Has the condition affected your relationships with others?
“No. It hasn’t. All of my friends that I have told have been supportive. They just want to know more about it because they had never really heard about it. If you don’t have it, you don’t really hear a lot about it. I feel like it was more me not wanting to show or expose myself because I felt that I would be looked at differently. But I’ve had good friends. They have been very supportive.”
What is something you wish your friends knew about your PCOS journey?
“I wish they knew more of the psychological impact it can have. Like the hair growth and what it does with your body can really weigh you down and it can take a lot to be yourself around your friends. It can be mentally draining.”
What are some ways your friends can support you on this journey?
“Learn more about it, so they are more aware of what it is. So, if they are not familiar with something, they look it up and go, ‘oh, okay. That’s what it is’. Also, be mindful of when I am speaking about it, and listen.”
What advice do you have for young girls and women with PCOS?

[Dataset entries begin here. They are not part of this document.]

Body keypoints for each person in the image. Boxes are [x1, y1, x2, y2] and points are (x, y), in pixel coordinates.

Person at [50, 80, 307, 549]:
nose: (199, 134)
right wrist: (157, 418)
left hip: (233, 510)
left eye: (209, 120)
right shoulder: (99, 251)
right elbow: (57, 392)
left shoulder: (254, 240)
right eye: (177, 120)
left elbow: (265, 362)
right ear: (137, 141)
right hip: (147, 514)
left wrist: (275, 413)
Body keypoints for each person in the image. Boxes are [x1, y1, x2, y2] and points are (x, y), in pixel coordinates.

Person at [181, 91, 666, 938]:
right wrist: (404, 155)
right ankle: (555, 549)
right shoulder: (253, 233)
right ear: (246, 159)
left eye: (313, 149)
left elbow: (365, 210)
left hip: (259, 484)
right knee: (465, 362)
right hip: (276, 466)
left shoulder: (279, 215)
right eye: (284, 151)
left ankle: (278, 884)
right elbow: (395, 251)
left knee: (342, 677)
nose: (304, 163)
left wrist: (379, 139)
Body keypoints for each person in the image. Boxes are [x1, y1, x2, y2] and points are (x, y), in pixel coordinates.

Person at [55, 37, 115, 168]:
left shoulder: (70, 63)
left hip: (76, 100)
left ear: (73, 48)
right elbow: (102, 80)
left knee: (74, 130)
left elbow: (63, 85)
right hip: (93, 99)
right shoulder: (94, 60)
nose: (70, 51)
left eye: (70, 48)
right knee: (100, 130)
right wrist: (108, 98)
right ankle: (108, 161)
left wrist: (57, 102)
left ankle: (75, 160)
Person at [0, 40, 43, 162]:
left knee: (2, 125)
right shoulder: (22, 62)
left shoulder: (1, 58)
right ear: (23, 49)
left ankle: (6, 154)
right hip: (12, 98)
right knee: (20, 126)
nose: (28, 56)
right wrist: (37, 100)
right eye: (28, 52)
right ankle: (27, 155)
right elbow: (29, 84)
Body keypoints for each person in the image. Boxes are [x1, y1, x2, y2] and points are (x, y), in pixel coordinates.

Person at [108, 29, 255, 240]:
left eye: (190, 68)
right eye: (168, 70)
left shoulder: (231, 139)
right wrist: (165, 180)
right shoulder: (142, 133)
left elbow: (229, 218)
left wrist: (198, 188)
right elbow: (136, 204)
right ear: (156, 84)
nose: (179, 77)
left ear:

“Talk to someone, find a support group, and don’t be so hard on yourself.”
As mentioned before, one in ten women suffer from PCOS, and yet, it does not get nearly as much attention as other illnesses. As someone who knows what it is like living with PCOS, I will continue to raise awareness of it to educate those who do not have it and be a voice for those who may not feel comfortable sharing their experience with it.
For me, the best ways my friends have supported me are reaching out to me to see how I am doing and sending me encouraging messages or social media posts to remind me of my purpose.
If you are reading this, and you know someone who has the condition, reach out to them, remind them that they are enough, and take time to do your own research. There are a lot of great resources out there.